TASK OBJECTIVE
Could you retype, exactly and with no pictures, only the lines from the first line of the records below through the line that contains "pinky dip: (43, 131)"?

[Images with keypoint coordinates]
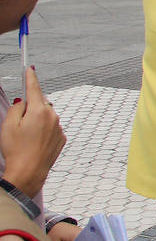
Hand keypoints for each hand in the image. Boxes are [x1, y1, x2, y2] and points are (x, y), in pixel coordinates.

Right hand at [0, 68, 65, 197]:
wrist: (29, 172)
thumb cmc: (16, 150)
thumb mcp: (8, 126)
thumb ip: (16, 108)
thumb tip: (23, 101)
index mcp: (39, 110)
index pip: (34, 88)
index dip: (30, 77)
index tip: (30, 68)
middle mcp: (53, 116)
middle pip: (40, 104)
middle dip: (30, 107)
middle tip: (19, 123)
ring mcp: (59, 128)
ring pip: (46, 117)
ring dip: (37, 121)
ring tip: (26, 138)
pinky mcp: (61, 138)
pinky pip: (51, 128)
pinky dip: (43, 131)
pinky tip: (34, 143)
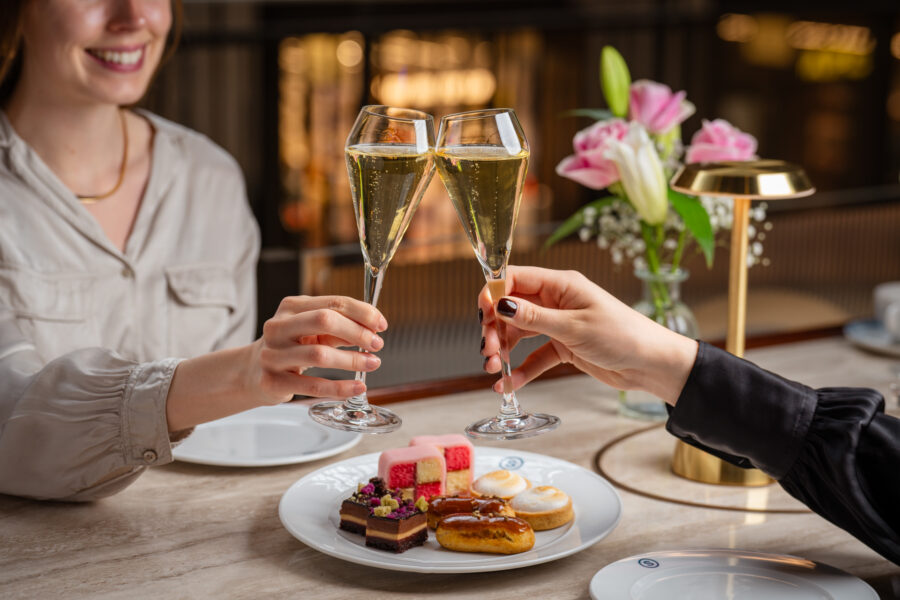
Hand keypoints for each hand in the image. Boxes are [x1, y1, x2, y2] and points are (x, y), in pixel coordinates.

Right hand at [250, 295, 387, 403]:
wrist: (252, 372)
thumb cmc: (291, 347)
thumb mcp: (312, 330)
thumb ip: (340, 327)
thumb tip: (373, 330)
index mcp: (291, 307)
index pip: (333, 302)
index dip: (362, 312)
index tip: (381, 324)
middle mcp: (278, 327)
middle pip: (324, 320)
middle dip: (357, 332)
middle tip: (377, 344)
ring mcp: (272, 354)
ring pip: (319, 355)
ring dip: (352, 360)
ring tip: (372, 363)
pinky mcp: (272, 382)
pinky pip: (312, 386)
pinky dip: (340, 387)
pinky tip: (357, 387)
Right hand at [479, 266, 696, 404]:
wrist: (651, 364)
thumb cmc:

TASK ANSWER
Hand keypoints for each hand in the image. Boxes are [x1, y1, x2, y2] and points are (x, y), in pixel coordinates.

Right hand at [0, 68, 65, 197]:
wrist: (29, 172)
thumb cmc: (16, 150)
thumb mcp: (8, 126)
thumb ip: (16, 108)
thumb tip: (23, 101)
index mcp: (39, 110)
index pip: (34, 88)
index dip: (30, 77)
index tip: (30, 68)
middle mcp: (53, 116)
middle pip: (40, 104)
middle dip: (30, 107)
middle tip: (19, 123)
ring mcp: (59, 128)
ring pip: (46, 117)
ring dip: (37, 121)
ring tip: (26, 138)
pinky mcp: (61, 138)
pinky pip: (51, 128)
pinky dip: (43, 131)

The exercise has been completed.